The foregoing is merely a preferred embodiment of the present utility model, and it should be noted that modifications and variations could be made by those skilled in the art without departing from the technical principles of the present utility model, and such modifications and variations should also be regarded as being within the scope of the utility model.

Claims (6)

1. The hot runner flow dividing plate is characterized by comprising a flow dividing plate body (1), wherein a main pouring nozzle (6) is arranged outside the flow dividing plate body (1); a main runner (2) communicated with the main filling nozzle (6) is arranged in the flow distribution plate body (1); the inside of flow distribution plate body (1) with sprue (2) divide to be equipped with a plurality of subchannel as the intercommunication center, every the subchannel all is provided with out liquid chamber (9), every go out liquid chamber (9) all is provided with hot mouth (8).

2. The hot runner manifold as claimed in claim 1 wherein the manifold comprises a first manifold (3), a second manifold (4) and a third manifold (5), each manifold being provided with a plurality of flow directions.

3. The hot runner manifold as claimed in claim 2, wherein a communication channel (10) is provided at the communication location of the main channel (2) and each of the sub-channels, each of the communication channels (10) being provided as a straight bore.

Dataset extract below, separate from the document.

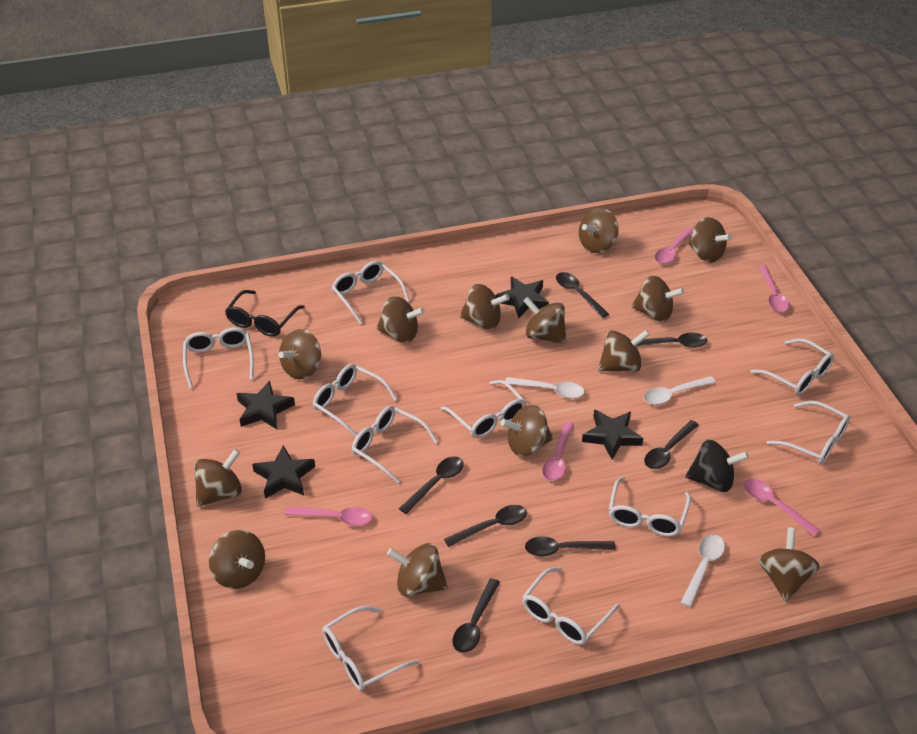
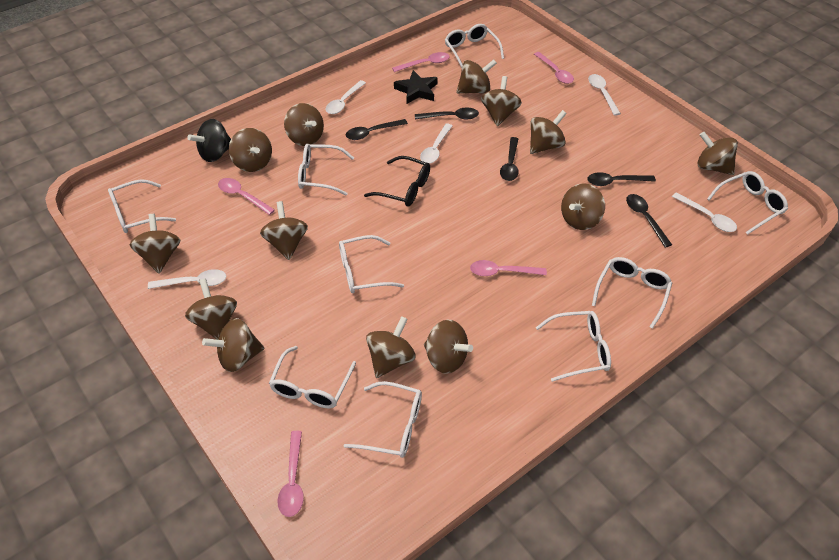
black spoon: [399,456,464,514] [444,505,527,547] [452,578,500,653] [525,536,616,557] [556,272,609,318] [631,333,707,348] [644,420,699,469] = 7 -> [346,119,408,140] [415,108,479,120] [500,137,519,181] [587,172,656,186] [626,194,672,248] = 5
black star: [236,381,295,429] [252,445,315,499] [495,276,549,319] [582,409,643,460] = 4 -> [394,70,438,104] = 1
white glasses: [183,327,254,389] [313,364,397,437] [322,606,420,691] [332,261,410,324] [352,406,438,483] [441,380,526,438] [522,567,620,645] [609,477,691,536] [751,338,834,395] [767,401,850,464] = 10 -> [108,179,176,233] [269,346,356,408] [298,144,354,195] [339,235,404,293] [344,381,422,458] [445,24,504,68] [536,311,611,382] [592,257,672,329] [707,171,788,235] = 9
white spoon: [505,377,584,399] [644,376,716,405] [680,535,725,607] = 3 -> [148,269,226,289] [326,80,366,114] [420,123,452,164] [588,74,621,116] [672,192,737,232] = 5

4. The hot runner manifold as claimed in claim 2, wherein a mounting sink (7) is provided at the junction of the manifold body (1) and the main nozzle (6), the main nozzle (6) being mounted inside the mounting sink (7); the installation sink (7) is perpendicular to the main runner (2) but is not in contact with the first sub-runner (3) and the second sub-runner (4).

5. The hot runner manifold as described in claim 4 wherein the main nozzle (6) is mounted to the central end of the main runner (2).

6. The hot runner manifold as claimed in claim 2 wherein the primary runner (2) has a bore diameter of 10mm and the first (3), second (4) and third (5) sub-runners each have a bore diameter of 5mm.